Events
IGI Seminar Series: Functional characterization and therapeutic targeting of gene regulatory elements
Summary
Nucleotide variation in gene regulatory elements is a major determinant of phenotypes including morphological diversity between species, human variation and human disease. Despite continual progress in the cataloging of these elements, little is known about the code and grammatical rules that govern their function. Deciphering the code and their grammatical rules will enable high-resolution mapping of regulatory elements, accurate interpretation of nucleotide variation within them and the design of sequences that can deliver molecules for therapeutic purposes. To this end, we are using massively parallel reporter assays (MPRAs) to simultaneously test the activity of thousands of gene regulatory elements in parallel.

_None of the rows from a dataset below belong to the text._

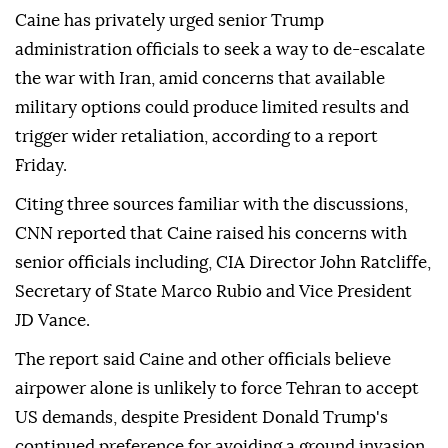
Caine has privately urged senior Trump
administration officials to seek a way to de-escalate
the war with Iran, amid concerns that available
military options could produce limited results and
trigger wider retaliation, according to a report
Friday.
Citing three sources familiar with the discussions,
CNN reported that Caine raised his concerns with
senior officials including, CIA Director John Ratcliffe,
Secretary of State Marco Rubio and Vice President
JD Vance.
The report said Caine and other officials believe
airpower alone is unlikely to force Tehran to accept
US demands, despite President Donald Trump's
continued preference for avoiding a ground invasion.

By designing MPRAs to learn regulatory grammar or to carry out saturation mutagenesis of nucleotide changes in disease causing gene regulatory elements, we are increasing our understanding of the phenotypic consequences of gene regulatory mutations. Regulatory elements can also serve as therapeutic targets. By targeting regulatory elements via CRISPR activation (CRISPRa), we show that they can be used to rescue a variety of haploinsufficient diseases (having ~50% dosage reduction due to having only one functional allele). In addition, utilizing CRISPRa to engineer adipocytes and adipose organoids to outcompete tumors for nutrients, we show that they can be used as a novel cancer therapy, termed Adipose Manipulation Transplantation (AMT).
Speaker
Nadav Ahituv is a Professor in the Department of Bioengineering and Therapeutic Sciences and the Director of the Institute for Human Genetics at the University of California, San Francisco. He received his PhD in human genetics from Tel-Aviv University working on hereditary hearing loss. He then did his postdoc, specializing in functional genomics, in the Lawrence Berkeley National Laboratory and the DOE Joint Genome Institute. His current work is focused on identifying gene regulatory elements and linking nucleotide variation within them to various phenotypes including morphological differences between species, drug response and human disease. His lab was one of the co-developers of massively parallel reporter assays (MPRAs) that allow for high-throughput functional characterization of gene regulatory elements. In addition, he pioneered cis-regulation therapy (CRT), the use of gene regulatory elements as therapeutic targets for haploinsufficient disorders, and adipose modulation transplantation (AMT), a novel cancer cell therapy.